### [WHAT THE TASK REQUIRES]
Output the part of the court opinion that begins with the words "The issues of" and ends after "88 So. 135.", copied word for word.

Eggleston v. Wilson

100 So. 89 | Ala. | 1924

This is the second appeal. Eggleston v. Wilson, 208 Ala. 167,94 So. 108. *142

The suit was on account, account stated, etc. It was alleged by way of replication to defendant's pleas that defendant Wilson held himself out to plaintiff as a partner in the business conducted in the name of Day Night Auto Repair Company, the purchaser of the merchandise in question, and on said representation plaintiff relied in making sales thereof.

The issues of fact are somewhat similar to those on which the trials were had in Sorrell v. Scheuer, 209 Ala. 268, 96 So. 216, and Tennessee Valley Bank v. Valley View Farm (Ala. Sup.)97 So. 62.1 Defendant Wilson did not dispute the fact that plaintiff sold the goods in amounts and values claimed to the Day Night Auto Repair Company, admitted that "there was no contest as to the indebtedness" of the Auto Repair Company to plaintiff, and that the amount due at the time was $966.21.

The evidence being in conflict on the questions (1) whether or not Wilson was a member of said partnership, and (2) whether or not he held himself out in such wise as to subject him to a partnership liability, they are jury questions. Affirmative charges requested by plaintiff were properly refused. McMillan v. Aiken, 205 Ala. 35, 40, 88 So. 135.

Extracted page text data

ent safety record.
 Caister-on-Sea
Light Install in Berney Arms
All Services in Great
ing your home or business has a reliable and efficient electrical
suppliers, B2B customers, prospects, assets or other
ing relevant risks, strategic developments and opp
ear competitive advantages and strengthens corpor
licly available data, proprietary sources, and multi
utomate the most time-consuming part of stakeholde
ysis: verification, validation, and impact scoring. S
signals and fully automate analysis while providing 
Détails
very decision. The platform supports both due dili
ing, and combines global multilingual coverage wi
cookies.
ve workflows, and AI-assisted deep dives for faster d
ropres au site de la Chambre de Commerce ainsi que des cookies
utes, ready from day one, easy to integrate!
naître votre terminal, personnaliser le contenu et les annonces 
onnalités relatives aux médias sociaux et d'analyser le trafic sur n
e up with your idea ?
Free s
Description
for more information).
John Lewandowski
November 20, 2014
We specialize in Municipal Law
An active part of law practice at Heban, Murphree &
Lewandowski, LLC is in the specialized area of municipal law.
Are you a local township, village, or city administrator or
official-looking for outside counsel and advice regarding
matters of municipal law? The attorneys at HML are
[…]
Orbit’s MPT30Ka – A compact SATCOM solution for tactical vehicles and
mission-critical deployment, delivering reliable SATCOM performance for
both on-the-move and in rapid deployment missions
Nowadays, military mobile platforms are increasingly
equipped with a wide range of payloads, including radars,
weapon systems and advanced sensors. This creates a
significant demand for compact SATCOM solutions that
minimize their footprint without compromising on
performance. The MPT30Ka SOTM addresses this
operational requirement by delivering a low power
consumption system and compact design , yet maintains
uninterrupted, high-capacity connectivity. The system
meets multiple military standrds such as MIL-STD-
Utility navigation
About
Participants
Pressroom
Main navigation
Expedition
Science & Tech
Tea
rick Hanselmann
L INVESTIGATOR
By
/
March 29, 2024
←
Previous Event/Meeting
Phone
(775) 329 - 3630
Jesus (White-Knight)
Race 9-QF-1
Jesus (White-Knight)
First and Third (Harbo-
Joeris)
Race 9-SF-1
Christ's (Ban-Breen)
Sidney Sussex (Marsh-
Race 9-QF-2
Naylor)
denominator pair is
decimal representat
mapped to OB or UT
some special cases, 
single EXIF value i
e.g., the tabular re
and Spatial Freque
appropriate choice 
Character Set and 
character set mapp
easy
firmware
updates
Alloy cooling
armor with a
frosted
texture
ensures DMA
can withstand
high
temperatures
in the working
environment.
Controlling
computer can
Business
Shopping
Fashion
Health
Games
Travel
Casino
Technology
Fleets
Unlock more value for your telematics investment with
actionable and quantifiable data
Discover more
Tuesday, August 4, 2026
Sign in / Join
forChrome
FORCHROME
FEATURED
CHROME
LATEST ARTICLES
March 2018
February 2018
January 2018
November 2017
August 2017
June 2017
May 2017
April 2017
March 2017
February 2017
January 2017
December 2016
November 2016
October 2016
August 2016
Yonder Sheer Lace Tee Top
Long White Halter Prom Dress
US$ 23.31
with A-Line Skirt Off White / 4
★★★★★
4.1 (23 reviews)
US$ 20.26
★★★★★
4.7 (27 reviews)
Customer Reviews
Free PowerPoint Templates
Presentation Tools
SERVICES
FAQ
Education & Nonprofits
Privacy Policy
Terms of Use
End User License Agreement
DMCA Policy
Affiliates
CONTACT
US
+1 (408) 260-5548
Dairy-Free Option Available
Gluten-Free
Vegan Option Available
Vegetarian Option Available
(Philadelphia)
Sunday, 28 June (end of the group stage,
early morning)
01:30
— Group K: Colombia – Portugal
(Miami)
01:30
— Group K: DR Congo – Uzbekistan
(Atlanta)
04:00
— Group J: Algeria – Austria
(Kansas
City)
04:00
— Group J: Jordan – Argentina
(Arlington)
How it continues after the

### [REPLY TO THE TASK]
The issues of fact are somewhat similar to those on which the trials were had in Sorrell v. Scheuer, 209 Ala. 268, 96 So. 216, and Tennessee Valley Bank v. Valley View Farm (Ala. Sup.)97 So. 62.1 Defendant Wilson did not dispute the fact that plaintiff sold the goods in amounts and values claimed to the Day Night Auto Repair Company, admitted that "there was no contest as to the indebtedness" of the Auto Repair Company to plaintiff, and that the amount due at the time was $966.21.

The evidence being in conflict on the questions (1) whether or not Wilson was a member of said partnership, and (2) whether or not he held himself out in such wise as to subject him to a partnership liability, they are jury questions. Affirmative charges requested by plaintiff were properly refused. McMillan v. Aiken, 205 Ala. 35, 40, 88 So. 135.